Double glazing can yield a lot. Not only for the environment, but also for people’s wallet. Double glazing can increase the energy label and the demand for a home. “A consequence that few people think of is that the value of your home increases,” says Teulings. “More and more buyers find double glazing important and are willing to pay tens of thousands euros more for this”. So it makes a home more attractive and is therefore easier to sell. The cost of moving can also turn out lower, as there is a shorter period of time in which the property is for sale.
Solar panels also have a positive effect on the value of a home. “Solar panels are often seen as a synonym of sustainability. They are prominent on the roof and therefore easy to recognize for a layman. The energy label easily increases with one or more steps, so from C to A for example, and they have a positive effect on the energy bill”. If it is your property, it can yield a lot, according to Teulings, but if people start renting them and offer them for rent again during the sales process, he sees no added value.

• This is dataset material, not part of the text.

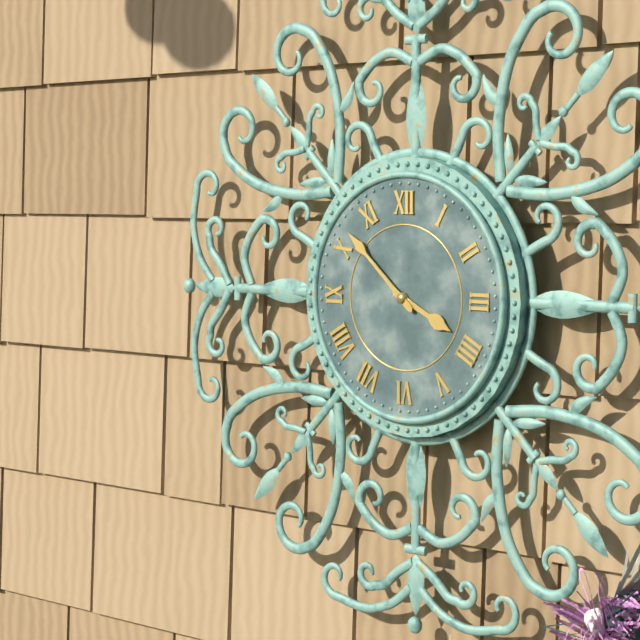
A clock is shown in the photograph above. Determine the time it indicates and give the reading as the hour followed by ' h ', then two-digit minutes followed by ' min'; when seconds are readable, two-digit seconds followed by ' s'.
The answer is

Finally, Teulings sees roof insulation as one of the most valuable investments. “But this is personal,” he says. “If you use the attic as a living space, I certainly recommended it. But if you don’t need the attic, roof insulation has a lesser function”. He says that the year of construction of a house with roof insulation says a lot about its quality and that this should therefore be included in sales and purchase discussions. Roof insulation from 1990, for example, cannot be compared with one from 2013. The year cannot be traced back on Funda either. “There I see improvement potential”.
Data technology and sustainability
Meijer explains during the interview that Matrixian Group is also working on sustainability. “We have developed the Sustainable Roofs Opportunity Map. It is a digital map of the Netherlands that shows per building which sustainable roof implementation is optimal”. The type of implementation is calculated on the basis of data; by combining various property characteristics with environmental factors, the model can determine which sustainable interpretation is most feasible, profitable and advantageous.
Meijer asks whether this development could support the work of a real estate professional. “Yes, I think these kinds of developments are very good,” says Teulings. “When professionals can include the possibilities of a roof in a sales conversation, they distinguish themselves. If they then also know how to bring the right parties together to realize a sustainable roof, great gains can be made. Not only for the environment, but the professional is also of great added value for his customer”.